24 settembre 2018

Omissione Iva poco sopra la soglia. Resta la condanna

Autore: Paola Mauro
La Corte di Cassazione (Sez. 3 Pen.), con la Sentenza n. 14595/2018, ha ribadito il principio secondo cui, nel reato di omesso versamento di IVA, la causa di non punibilità ex art. 131-bis c.p. è applicabile soltanto alle omissioni “per un ammontare vicinissimo alla soglia di punibilità”, attualmente fissata in 250mila euro.

Gli Ermellini hanno confermato la sentenza della Corte d’Appello di Milano che, in parziale riforma della pronuncia di primo grado, ha condannato l’imputato alla pena di otto mesi di reclusione per aver omesso di versare – quale liquidatore della società – l’IVA dovuta in base alla dichiarazione annuale, per un ammontare pari a 254.345,00 euro, entro il termine per il versamento dell’acconto relativo al periodo di imposta successivo, così incorrendo nel reato previsto dall’articolo 10-ter del D.Lgs. n. 74/2000.

Per quanto è qui di interesse, la Difesa ha invocato l’applicazione della causa di non punibilità ai sensi dell'art. 131-bis c.p., facendo leva sulla nuova soglia di punibilità introdotta nelle more del giudizio di secondo grado dall'articolo 8 del D.Lgs. n. 158 del 2015, il quale ha elevato da 50.000 a 250.000 euro la soglia prevista dall’art. 10-ter cit.

Quanto alle precedenti condanne subite dall’imputato (di cui due per il reato di omesso versamento di contributi previdenziali e assistenziali e due per il reato di omesso versamento di ritenute certificate), la Difesa ha osservato che gli importi non versati erano ormai "sotto soglia", sicché la Corte di merito avrebbe dovuto escludere l’abitualità della condotta, ostativa all’applicazione della speciale causa di non punibilità.

L’articolo 131-bis c.p. stabilisce che non sono punibili i reati per cui è prevista una pena detentiva non superiore a cinque anni, oppure la pena pecuniaria, sola o congiunta alla pena detentiva, quando, per le modalità della condotta e per l’esiguità del danno o del pericolo, valutate ai sensi dell’art. 133, comma 1, cod. pen., l’offesa è di particolare tenuità e il comportamento risulta non abituale. La norma chiarisce che «Il comportamento è abituale nel caso in cui l’autore sia stato dichiarato delinquente abituale, professionale o per tendenza ovvero abbia commesso più reati della stessa indole, anche se ciascun fatto, isolatamente considerato, sia di particolare tenuità, nonché nel caso in cui si tratti di reati che abbiano ad oggetto condotte plurime, abituali e reiterate».
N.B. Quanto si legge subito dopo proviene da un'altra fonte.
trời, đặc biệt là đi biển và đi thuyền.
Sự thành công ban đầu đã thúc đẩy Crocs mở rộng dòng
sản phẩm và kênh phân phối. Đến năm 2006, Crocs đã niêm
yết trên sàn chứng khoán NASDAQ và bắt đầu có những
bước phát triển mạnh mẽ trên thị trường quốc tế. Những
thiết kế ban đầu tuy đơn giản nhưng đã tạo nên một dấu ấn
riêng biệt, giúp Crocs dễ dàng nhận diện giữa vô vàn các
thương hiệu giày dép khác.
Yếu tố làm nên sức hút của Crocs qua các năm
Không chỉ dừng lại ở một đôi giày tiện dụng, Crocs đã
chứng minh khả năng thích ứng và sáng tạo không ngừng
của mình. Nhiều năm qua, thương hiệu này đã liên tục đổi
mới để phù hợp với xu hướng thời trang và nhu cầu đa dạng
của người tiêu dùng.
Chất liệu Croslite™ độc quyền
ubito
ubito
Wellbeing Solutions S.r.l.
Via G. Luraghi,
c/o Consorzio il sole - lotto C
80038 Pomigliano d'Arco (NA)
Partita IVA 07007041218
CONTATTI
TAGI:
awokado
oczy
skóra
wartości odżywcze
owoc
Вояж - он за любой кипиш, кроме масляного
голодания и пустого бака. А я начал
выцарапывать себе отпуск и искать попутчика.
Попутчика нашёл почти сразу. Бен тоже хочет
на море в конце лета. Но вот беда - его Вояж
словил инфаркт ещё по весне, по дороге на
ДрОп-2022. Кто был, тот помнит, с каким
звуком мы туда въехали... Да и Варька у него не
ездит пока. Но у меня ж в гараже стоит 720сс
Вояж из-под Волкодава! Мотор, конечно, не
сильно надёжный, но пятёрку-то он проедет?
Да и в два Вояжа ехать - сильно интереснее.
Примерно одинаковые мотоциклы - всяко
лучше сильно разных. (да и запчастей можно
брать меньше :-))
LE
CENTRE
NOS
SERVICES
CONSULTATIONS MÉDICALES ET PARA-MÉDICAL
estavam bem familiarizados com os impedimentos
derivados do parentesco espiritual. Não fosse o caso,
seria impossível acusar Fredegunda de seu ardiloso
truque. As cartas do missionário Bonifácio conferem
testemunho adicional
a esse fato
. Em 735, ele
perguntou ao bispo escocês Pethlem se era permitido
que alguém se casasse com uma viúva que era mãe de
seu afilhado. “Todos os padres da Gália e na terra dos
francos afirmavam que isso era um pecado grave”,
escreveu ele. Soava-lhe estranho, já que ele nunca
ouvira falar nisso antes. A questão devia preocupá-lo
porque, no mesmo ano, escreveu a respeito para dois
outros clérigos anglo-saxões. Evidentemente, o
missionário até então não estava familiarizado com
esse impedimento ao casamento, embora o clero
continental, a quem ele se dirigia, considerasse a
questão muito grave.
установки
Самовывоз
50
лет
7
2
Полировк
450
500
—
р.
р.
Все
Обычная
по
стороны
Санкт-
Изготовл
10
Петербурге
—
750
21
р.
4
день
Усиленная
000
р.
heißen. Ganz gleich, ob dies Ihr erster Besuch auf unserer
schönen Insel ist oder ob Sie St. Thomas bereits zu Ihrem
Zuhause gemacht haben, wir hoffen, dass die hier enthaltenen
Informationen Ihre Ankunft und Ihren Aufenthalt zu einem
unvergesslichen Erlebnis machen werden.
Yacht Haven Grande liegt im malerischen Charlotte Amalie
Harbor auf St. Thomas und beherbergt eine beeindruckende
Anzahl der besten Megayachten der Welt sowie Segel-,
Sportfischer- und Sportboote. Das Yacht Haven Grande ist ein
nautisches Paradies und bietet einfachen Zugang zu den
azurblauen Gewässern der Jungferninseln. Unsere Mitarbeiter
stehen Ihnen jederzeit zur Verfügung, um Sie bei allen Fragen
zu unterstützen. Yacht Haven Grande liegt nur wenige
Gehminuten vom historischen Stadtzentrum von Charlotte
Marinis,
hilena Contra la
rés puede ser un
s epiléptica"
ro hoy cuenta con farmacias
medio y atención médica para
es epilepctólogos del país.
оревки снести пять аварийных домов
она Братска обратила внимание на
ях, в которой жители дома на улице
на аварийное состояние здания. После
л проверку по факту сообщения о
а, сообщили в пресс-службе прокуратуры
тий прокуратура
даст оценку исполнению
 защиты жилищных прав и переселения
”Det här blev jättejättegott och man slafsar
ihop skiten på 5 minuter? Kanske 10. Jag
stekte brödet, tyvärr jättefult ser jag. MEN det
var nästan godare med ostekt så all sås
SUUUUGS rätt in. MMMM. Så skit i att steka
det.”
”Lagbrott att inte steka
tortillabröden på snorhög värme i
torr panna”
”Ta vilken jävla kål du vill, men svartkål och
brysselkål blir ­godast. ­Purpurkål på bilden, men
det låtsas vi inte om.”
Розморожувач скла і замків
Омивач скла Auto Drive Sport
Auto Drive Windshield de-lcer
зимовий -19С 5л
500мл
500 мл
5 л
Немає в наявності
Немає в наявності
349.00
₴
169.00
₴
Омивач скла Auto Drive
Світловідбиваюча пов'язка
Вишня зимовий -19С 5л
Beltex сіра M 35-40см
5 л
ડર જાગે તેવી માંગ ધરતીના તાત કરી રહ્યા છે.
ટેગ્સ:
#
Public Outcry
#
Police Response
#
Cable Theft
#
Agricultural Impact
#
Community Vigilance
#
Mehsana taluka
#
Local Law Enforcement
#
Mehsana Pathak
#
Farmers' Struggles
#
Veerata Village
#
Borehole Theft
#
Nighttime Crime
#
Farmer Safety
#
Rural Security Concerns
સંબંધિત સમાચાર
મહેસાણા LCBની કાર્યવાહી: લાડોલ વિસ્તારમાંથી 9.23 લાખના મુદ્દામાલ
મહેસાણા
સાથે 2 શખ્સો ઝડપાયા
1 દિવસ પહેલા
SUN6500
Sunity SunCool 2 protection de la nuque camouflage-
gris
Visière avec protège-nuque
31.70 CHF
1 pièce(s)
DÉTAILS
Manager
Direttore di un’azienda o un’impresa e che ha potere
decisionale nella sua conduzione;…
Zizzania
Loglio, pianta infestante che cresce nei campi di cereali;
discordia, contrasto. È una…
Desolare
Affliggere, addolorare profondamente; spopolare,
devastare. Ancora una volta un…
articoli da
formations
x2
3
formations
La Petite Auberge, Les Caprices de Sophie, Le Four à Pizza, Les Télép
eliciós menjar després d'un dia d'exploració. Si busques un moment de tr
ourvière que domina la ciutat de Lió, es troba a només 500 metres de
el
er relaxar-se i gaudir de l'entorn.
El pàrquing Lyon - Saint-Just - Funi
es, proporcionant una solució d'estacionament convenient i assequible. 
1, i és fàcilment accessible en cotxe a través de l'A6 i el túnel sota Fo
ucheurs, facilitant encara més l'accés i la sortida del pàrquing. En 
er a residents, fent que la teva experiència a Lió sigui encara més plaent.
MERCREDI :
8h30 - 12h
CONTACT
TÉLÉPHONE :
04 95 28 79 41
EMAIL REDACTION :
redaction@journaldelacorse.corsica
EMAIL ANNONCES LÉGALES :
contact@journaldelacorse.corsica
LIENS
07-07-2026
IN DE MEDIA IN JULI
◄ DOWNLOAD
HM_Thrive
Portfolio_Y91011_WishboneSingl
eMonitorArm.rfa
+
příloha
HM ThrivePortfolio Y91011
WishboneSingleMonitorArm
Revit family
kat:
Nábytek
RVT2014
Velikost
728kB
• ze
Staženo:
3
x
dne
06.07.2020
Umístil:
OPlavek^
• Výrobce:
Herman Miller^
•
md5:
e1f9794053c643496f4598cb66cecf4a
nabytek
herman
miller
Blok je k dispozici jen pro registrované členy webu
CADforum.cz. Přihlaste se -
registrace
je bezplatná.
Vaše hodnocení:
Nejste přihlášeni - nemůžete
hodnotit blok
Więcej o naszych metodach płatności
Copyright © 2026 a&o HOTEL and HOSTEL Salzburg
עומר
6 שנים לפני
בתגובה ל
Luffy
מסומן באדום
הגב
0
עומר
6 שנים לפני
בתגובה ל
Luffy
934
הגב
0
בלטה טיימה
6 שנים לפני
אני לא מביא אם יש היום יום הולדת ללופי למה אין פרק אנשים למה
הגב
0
Ebbene, nel caso che ci occupa, la Terza Sezione Penale del Palazzaccio ha ribadito il principio secondo il quale, in tema di omesso versamento di IVA, la causa di non punibilità della "particolare tenuità del fatto", prevista dall'art. 131-bis c.p., è applicabile soltanto alla omissione per un ammontare vicinissimo alla soglia di punibilità, fissata a 250.000 euro dall'art. 10-ter D.Lgs. n. 74 del 2000, in considerazione del fatto che il grado di offensività che dà luogo a reato è già stato valutato dal legislatore nella determinazione della soglia di rilevanza penale (così Cass. Pen. Sez. 3, n. 13218 del 2016 e n. 40774 del 2015).

Gli Ermellini, quindi, non hanno accolto la richiesta dell’imputato.

In proposito la sentenza in esame spiega che l'offesa può essere ritenuta di particolare tenuità quando «il danno sia esiguo e, dunque, secondo il significato letterale del termine, scarso, trascurabile, quasi insignificante. Lo scostamento di 4.345,00 euro rispetto alla soglia di punibilità non può affatto definirsi "esiguo", come invece sostiene il ricorrente (sia pure ai fini della contestazione del trattamento sanzionatorio). Si tratta di considerazione che assorbe le questioni proposte dall'imputato circa la non abitualità della condotta, ancorché correlate alle ragioni del diniego opposto dalla Corte di appello».

In definitiva, la Suprema Corte ha rigettato il ricorso e condannato il ricorrente al pagamento delle spese processuali.